I have a Canon 650 D.  I use it to create files to print artwork from.  My needed focusing length is from about 5 to 10 feet. My flat art usually runs from 12 inches to 48 inches across  I'm wanting to go to a lens best averagely suited for this. I probably will need AF because I'm looking at using a CamRanger to fine focus the previews form me. Distortion and focusing is a priority. I have the Canon 18x135 mm ef-s that I have been using doing fairly well, but would like the best affordable results.


----------



## 480sparky (Mar 26, 2014)

Macro.


----------



## Gavjenks (Mar 26, 2014)

Although macro lenses do tend to usually have the lowest distortion for a given focal length, I don't think that's the right choice here personally (unless you got the 180 macro, but you're not going to because it's stupidly expensive). I think for this purpose, it's much more important to get a LONG lens and not worry about distortion so much. Why? Because *perspective *is more your enemy here than distortion is. And the best way to flatten perspective (lines from all parts of the artwork as close to parallel as possible) is with long lenses standing really far away. most macro lenses, at least affordable ones, aren't long at all.

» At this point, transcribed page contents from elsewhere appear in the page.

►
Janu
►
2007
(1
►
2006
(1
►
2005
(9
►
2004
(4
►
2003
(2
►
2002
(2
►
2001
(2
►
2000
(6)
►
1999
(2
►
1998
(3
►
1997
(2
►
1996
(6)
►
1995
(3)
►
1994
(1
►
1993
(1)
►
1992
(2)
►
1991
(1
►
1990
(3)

To see what I mean, imagine an artwork 2 stories tall by 2 stories wide. Now imagine taking a photo of it with a 14mm lens a few feet away. The lines will be straight, sure, but the objects in the artwork toward its edges will be tiny and the center huge. That's not what you want. You want every square inch of the painting taking up as close to the same number of pixels as possible. To do this you'd stand way back and use a longer lens. You can't do this as well with a typical 50mm or 100mm macro lens as you can with a 200mm or 300mm or your 135 you already have.

Also, you have multiple things already protecting you from distortion anyway, making it low priority to worry about:
1) Small aperture (f/8 or f/11) protects you from field curvature
2) The fact that long lenses usually have low distortion anyway
3) Lens profiles built into things like lightroom or photoshop that correct known distortion for you (for barrel or pincushion, etc., and vignetting)

Whereas you don't have ANY protections against perspective changing the look of your artwork, except simply standing far away.

So I think you'd get better results and spend a lot less money by just using a long lens.


My suggestion if you want to spend $0 and get perfectly good results is:
1) Wait for a dry, _very _cloudy day (almost perfectly even lighting without having to spend any money)
2) Take whatever your longest lens you already own is
3) Prop the art up against a southern facing wall outside in the open, as level as possible, on something like dry cinder blocks with a soft cloth over them to prevent damage
4) Walk back until it fits in your frame
5) Put the camera on a tripod there and line the camera up so it's about halfway up the height of the art, or so that the line from the camera to artwork middle is as close to a 90 degree angle to the surface of the art as possible.
6) Don't use auto, just carefully focus with live view zoomed in all the way until you have perfect focus guaranteed by your eye.
7) Crank the aperture to f/12 or so (depends on lens and your camera's sensor size to be optimal, but this is a general good guess/starting point).
8) Shoot.

Once you have the setup all done, it should go quickly for several pieces. Only having to raise or lower the camera a bit, mostly, depending on different size art.





Edit: if you can't bring them outdoors, then you'll want to get two huuuuge softboxes or perhaps umbrellas (ideally close to the size of the art) with speedlights or monolights and put them both 45 degrees to the artwork as close to it as you can get without getting in the way of the shot. This will cost significantly more than the sun and clouds, but will be very even (and generally useful things to have for other stuff anyway)


----------



## grafxman (Mar 26, 2014)

Gavjenks nailed it!


----------



## CAP (Jun 14, 2014)

I use a 24mm Tilt Shift lens for my photos of photos so to speak works great.


----------